The Creative Technology programme aims at graduates who are social problem solvers.
International in all facets
Creative Technology has been awarded the prestigious ECA Certificate for Quality in Internationalisation, true recognition for our efforts of making this programme international in all its facets: the purpose, function and organisation of our education. This means you will not only study in an international environment but you will also be stimulated to incorporate different cultures and perspectives while developing sustainable solutions.
Goal of the study
There is a fading boundary between the natural physical world and the world of (interactive, intelligent, understanding) human constructions. Creative Technology educates designers who are fluent speakers of the languages of both worlds and who can unite the two. We educate designers, in a community of students with different backgrounds, interests and motivation. These designers will be valuable in application areas of any kind.
CreaTe concentrates on “design for the digital world” (game design, web design, interaction design, motion design and motion graphic design, and visual communication).
The engineering goals of Creative Technology cover aspects of Computer Science and Electrical Engineering (programming, web technology, sensors, communicating systems, dynamical systems and system control).
Obviously, Creative Technology aims at applications in Creative Industry and entertainment, but also at cross-overs with other sectors such as healthcare.
Learning, training and persuasion through serious games are equally important. And so is enhancing reality for various purposes, e.g. to stage interaction while participants are at different locations, to create distraction, to create a feeling of well-being, to improve perception, or to improve safety and security. One finds ideas and concepts for enhanced reality in interior design, in architecture, in public space, in health care and in many other areas.
As a Creative Technology graduate you qualify as a designer in the sense of Herbert Simon, who defines design as “a way to improve situations”. A designer needs not only rational and analytical ways of thinking, but also “design thinking”, where emotional and cultural aspects become important.
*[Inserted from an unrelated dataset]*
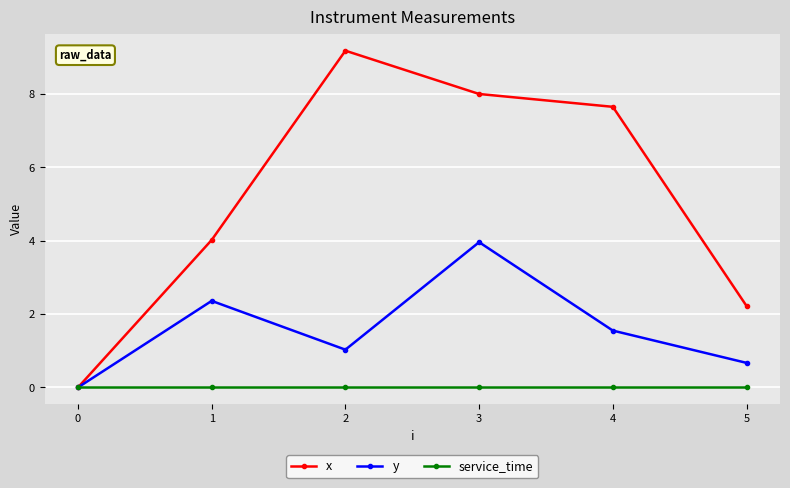

What are all the series names shown in the legend?

x, y, service_time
Design thinking often comes up in the context of “experience design.” Experience design is primarily a way of looking at design. It is the practice of designing products, processes, services, events, and environments with a focus placed on the quality of the user experience and culturally relevant solutions. Less emphasis is placed on increasing and improving functionality of the design. Creative Technology is a university programme with ample attention for design thinking and experience design.
Creative Technology aims for graduates who are capable of innovation by the introduction of artefacts for new and sometimes unexpected purposes. New and better use of existing technology is more important than the introduction of new technology. Their creativity concentrates on making life safer, healthier, easier, more exciting or just more fun. They need science, but also an understanding of human behaviour, and affinity with the creation of visual (and other) experience.